116 3rd St SE
Cedar Rapids, Iowa 52401
IOWA CITY - When he was the top federal prosecutor in southern Iowa, Nicholas Klinefeldt won praise for reducing the use of mandatory minimum sentences and enhancements that he argued put too many nonviolent drug offenders in prison for too long.
Now the office that Klinefeldt once led is using those tools against his 74-year-old father, Michael, who faces a mandatory prison sentence of 10 years if convicted on drug charges that were brought this month.
Michael Klinefeldt was sentenced in 2003 to a mandatory 10-year term after he was convicted of a low-level meth offense - a punishment that has been credited with helping shape his son's advocacy for what he calls a smarter, fairer approach.
He was midway through his sentence when President Barack Obama in 2009 nominated Nicholas Klinefeldt, a defense lawyer with ties to the Democratic Party, to be U.S. attorney for the Southern District of Iowa.
Nicholas Klinefeldt led the Des Moines-based office until stepping down in late 2015. During his tenure, he worked to enact Department of Justice policy changes that encouraged prosecutors to avoid triggering mandatory minimum sentences and reduce the use of sentencing enhancements for prior convictions.
Those changes were particularly impactful in Iowa, where prosecutors previously had one of the nation's highest rates of securing mandatory minimum sentences in drug cases and usually sought enhancements when they could.
During the Trump administration, the Department of Justice resumed seeking lengthy prison sentences in such cases under Attorney General Jeff Sessions. A criminal justice reform law signed by Trump in 2018 reduced but did not eliminate mandatory minimums and enhancements.
In a 2018 op-ed piece, Nicholas Klinefeldt said his experience showed that many federal drug defendants are addicts trying to support their habits by selling small amounts of drugs to other users. He noted that a conviction for intent to distribute 5 grams of methamphetamine - the weight of a nickel - triggers a five-year minimum sentence.
That's precisely the law the U.S. Attorney's Office used to charge Michael Klinefeldt in an indictment returned by a grand jury earlier this month.
Michael Klinefeldt came under scrutiny in December, when he was a passenger in a vehicle that fled from police during a traffic stop. Police say they found meth, cash and two guns in a backpack, all of which he denied knowledge of. He faces state charges of possessing a gun as a felon from that incident.

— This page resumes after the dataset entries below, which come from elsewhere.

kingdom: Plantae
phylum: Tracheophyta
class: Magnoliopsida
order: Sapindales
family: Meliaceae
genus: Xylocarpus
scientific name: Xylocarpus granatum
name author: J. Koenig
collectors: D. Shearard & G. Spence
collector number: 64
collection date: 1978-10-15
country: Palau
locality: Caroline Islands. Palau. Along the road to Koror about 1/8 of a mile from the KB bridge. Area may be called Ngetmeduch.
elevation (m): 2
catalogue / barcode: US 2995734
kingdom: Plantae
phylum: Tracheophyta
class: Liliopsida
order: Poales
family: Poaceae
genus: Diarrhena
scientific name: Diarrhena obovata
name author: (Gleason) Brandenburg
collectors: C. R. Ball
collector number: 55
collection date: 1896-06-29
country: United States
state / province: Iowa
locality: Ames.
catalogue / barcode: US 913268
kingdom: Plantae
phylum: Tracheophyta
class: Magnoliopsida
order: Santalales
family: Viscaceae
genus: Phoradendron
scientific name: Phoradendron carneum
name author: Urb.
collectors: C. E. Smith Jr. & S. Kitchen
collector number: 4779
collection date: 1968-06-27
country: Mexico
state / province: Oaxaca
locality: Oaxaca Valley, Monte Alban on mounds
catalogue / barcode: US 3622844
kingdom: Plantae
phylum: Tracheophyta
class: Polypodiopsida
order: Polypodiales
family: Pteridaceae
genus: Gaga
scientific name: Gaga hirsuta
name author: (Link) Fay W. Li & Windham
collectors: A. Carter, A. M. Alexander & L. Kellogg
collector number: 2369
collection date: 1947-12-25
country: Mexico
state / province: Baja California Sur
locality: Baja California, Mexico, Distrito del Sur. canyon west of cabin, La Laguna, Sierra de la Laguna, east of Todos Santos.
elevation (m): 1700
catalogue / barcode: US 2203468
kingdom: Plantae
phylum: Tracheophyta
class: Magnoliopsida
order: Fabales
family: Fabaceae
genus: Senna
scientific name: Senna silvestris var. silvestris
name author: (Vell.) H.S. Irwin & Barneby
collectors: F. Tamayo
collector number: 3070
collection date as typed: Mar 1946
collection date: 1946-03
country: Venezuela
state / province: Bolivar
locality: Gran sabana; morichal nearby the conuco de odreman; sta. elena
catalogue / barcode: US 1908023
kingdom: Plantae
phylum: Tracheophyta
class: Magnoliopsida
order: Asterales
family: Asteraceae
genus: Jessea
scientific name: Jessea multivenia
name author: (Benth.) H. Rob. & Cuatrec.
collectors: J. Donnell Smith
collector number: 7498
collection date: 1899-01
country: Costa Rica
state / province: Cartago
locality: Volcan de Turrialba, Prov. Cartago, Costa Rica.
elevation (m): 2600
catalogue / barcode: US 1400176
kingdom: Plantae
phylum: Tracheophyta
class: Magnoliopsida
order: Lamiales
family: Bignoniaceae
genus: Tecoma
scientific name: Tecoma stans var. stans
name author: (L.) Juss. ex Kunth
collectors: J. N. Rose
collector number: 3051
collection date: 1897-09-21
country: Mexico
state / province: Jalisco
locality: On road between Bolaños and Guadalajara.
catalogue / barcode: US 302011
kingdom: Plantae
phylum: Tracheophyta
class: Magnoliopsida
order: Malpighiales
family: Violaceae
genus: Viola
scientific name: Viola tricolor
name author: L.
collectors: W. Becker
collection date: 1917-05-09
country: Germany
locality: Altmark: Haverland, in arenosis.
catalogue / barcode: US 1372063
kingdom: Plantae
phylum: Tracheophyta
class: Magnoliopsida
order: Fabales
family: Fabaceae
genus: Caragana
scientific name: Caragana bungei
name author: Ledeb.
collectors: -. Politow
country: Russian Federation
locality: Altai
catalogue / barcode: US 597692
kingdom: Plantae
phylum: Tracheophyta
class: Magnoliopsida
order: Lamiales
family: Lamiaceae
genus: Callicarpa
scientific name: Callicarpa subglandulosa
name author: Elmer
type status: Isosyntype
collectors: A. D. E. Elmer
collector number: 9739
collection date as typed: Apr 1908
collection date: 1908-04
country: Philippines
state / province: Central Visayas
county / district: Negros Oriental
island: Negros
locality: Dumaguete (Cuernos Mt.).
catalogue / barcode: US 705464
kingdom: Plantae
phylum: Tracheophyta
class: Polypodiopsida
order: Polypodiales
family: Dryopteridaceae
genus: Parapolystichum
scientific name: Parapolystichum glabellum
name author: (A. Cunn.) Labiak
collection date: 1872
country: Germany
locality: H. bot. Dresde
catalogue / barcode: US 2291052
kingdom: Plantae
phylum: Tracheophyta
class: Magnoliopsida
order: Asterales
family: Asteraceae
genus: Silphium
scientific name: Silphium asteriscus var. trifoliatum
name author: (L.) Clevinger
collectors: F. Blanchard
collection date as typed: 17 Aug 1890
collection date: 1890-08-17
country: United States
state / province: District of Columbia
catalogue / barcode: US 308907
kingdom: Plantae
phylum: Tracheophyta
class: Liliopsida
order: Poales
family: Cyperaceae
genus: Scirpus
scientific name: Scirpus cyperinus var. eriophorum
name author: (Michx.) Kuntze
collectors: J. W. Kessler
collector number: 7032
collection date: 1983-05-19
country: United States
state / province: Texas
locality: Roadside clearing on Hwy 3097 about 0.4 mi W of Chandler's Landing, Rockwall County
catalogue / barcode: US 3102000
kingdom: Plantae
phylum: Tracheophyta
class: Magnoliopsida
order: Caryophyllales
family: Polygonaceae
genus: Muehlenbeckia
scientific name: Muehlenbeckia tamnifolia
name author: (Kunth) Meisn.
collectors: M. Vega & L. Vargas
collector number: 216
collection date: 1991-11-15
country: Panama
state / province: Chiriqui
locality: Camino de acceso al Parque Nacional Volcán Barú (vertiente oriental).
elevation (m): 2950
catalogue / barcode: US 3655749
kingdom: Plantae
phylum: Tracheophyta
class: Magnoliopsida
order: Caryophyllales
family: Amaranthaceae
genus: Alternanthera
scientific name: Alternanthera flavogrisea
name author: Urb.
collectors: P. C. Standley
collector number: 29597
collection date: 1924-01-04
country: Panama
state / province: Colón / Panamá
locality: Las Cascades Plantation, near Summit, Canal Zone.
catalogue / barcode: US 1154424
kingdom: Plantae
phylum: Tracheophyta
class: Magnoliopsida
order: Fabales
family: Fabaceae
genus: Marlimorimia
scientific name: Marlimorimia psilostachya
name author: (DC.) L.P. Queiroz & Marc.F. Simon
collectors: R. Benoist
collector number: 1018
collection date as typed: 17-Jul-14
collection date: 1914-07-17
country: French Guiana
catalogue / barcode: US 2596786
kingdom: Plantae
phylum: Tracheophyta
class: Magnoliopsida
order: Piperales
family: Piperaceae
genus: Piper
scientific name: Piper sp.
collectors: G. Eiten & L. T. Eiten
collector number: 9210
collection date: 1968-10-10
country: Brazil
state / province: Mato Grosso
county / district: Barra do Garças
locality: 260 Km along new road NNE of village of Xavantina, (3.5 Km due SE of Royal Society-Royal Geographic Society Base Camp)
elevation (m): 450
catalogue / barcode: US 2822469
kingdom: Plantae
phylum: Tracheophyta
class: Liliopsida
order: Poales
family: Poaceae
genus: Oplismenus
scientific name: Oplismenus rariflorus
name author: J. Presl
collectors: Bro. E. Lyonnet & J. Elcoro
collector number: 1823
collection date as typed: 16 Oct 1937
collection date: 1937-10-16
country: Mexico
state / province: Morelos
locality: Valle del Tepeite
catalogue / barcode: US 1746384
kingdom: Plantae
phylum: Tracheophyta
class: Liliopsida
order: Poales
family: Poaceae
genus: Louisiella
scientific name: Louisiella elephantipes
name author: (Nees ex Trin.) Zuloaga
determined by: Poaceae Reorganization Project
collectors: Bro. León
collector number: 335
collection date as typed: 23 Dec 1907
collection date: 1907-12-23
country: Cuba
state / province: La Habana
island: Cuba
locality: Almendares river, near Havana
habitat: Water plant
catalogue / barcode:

Des Moines police executed a warrant at Michael Klinefeldt's home in January. They found 29.5 grams of methamphetamine in his bedroom closet, $653 cash in his wallet, plastic zip bags and other paraphernalia - evidence consistent with what a drug trafficker would have if he also uses some of supply, an investigator said in a criminal complaint.
Polk County turned over the case to federal prosecutors, who sought the indictment and immediately requested a sentencing enhancement, citing Klinefeldt's 2003 conviction. That means he faces 10 years to life in prison if he's convicted.
Michael Klinefeldt has been temporarily jailed pending a detention hearing next week. A federal judge from outside Iowa has been assigned to handle the case to avoid conflicts of interest.
Michael Klinefeldt left prison in 2011 and was transferred to a Des Moines halfway house, where he completed his sentence in 2012. He stayed out of trouble for years while on supervised release, which a judge ended four years early in 2016 at his request so that he could apply to have his voting rights restored before the presidential election.
His attorney, Angela Campbell, noted then that Klinefeldt would not have qualified for the enhancement that extended his sentence to 10 years under reforms enacted by President Barack Obama's administration. He wasn't a leader of the conspiracy, his offense didn't involve violence, he had a minor criminal history and his offense 'was very low-level, involving just over 5 grams of methamphetamine.”
Nicholas Klinefeldt, who recently led an investigation into the botched 2020 Iowa caucuses for the state Democratic Party, declined to comment about his father's case.
A spokeswoman for the U.S. Attorney's Office, which is headed by acting U.S. Attorney Richard Westphal, also declined to comment. President Joe Biden has not yet nominated someone to lead the office permanently.